Treasuries are paying the smallest yield in two years compared with U.S. corporate bonds as investors seek the safest securities and shun the riskier ones.
The extra yield investment-grade company debt provides over government securities climbed to 160 basis points this week, the most since July 2013, based on Bloomberg World Bond Indexes. A spread beyond 165 would be the widest in almost three years. The Federal Reserve will hold its main interest rate near zero after a two-day meeting ends Wednesday, based on a Bloomberg survey of economists.
Turmoil in China and Greece along with tumbling commodity prices are driving investors to the most secure assets. That has led Treasuries, the classic low-risk investment because of their high credit rating and liquidity, to beat their rivals in the bond market over the past year.

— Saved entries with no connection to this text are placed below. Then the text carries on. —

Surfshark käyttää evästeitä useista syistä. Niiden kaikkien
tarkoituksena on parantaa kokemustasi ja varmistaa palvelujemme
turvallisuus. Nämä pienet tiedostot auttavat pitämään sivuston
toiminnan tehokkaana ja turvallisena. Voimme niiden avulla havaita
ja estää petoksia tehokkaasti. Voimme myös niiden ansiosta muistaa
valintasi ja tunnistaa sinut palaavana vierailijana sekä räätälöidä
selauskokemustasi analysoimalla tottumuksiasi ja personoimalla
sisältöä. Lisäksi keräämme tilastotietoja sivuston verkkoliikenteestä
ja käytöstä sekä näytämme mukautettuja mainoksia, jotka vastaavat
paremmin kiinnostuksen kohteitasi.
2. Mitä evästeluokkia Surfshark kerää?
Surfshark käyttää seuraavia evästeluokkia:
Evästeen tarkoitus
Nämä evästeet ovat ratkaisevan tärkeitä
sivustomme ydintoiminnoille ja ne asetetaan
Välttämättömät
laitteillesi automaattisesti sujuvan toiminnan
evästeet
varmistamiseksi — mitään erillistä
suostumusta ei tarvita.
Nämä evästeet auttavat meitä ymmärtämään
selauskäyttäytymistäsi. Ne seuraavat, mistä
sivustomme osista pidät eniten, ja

“Risk-off sentiment prevails in the world market,” said Toshifumi Sugimoto, the chief investment officer at Capital Asset Management in Tokyo. “There’s a flight to quality.”

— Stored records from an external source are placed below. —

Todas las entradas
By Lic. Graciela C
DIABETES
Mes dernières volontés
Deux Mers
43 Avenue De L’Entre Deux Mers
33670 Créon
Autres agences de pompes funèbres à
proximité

The benchmark U.S. 10-year note yield was little changed at 2.25 percent as of 6:48 a.m. in London, according to Bloomberg Bond Trader data. The price of the 2.125 percent security due in May 2025 was 98 7/8.

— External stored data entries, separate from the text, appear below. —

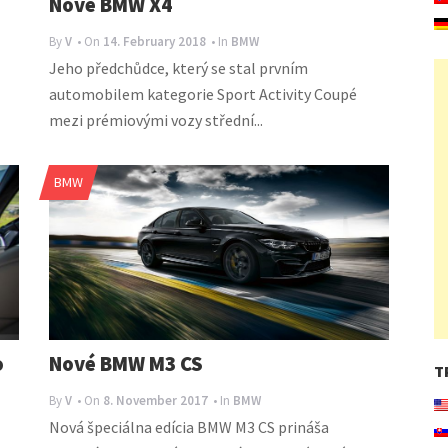
Nové BMW X4
By
V
• On
14. February 2018
• In
BMW
Jeho předchůdce, který se stal prvním
automobilem kategorie Sport Activity Coupé
mezi prémiovými vozy střední...
BMW
o
Nové BMW M3 CS
T
By
V
• On
8. November 2017
• In
BMW
Nová špeciálna edícia BMW M3 CS prináša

U.S. government securities have returned 3.2 percent in the past 12 months, based on the Bloomberg World Bond Indexes. Investment-grade company bonds in the nation gained 0.7 percent, and high-yield debt declined 1.7 percent.
Verizon Communications Inc.’s bonds due in 2023 returned 2.8 percent including interest in the past year, versus 4.5 percent for same-maturity Treasuries, data compiled by Bloomberg show.
Apple Inc.’s bonds maturing the same year gained about 3 percent, compared with more than 4 percent for comparable U.S. notes, the data show.
The Verizon security has the biggest weighting in the Bloomberg U.S. Corporate Bond Index. The Apple bonds are ranked ninth.
Investors are seeking a haven as Chinese stocks tumble. The Shanghai Composite Index has fallen 28 percent after including reinvested dividends from its June 12 peak.
The Bloomberg Commodity Index has dropped 28 percent in the past year. Greece is in talks with creditors for a bailout loan.
Treasuries are drawing haven investors with their top-level debt ranks assigned by Moody’s Investors Service and Fitch Ratings. They are labeled one step lower by Standard & Poor’s. At $12.9 trillion, the U.S. has the world’s biggest debt market.
The rally won’t last as the Fed raises interest rates, judging by Bloomberg surveys of economists. While the chance of a central bank move Wednesday is just 6 percent, the odds rise to 69 percent in December, based on futures trading.
That means today’s haven bonds may turn into some of the riskiest as low yields offer scant protection against rising interest rates.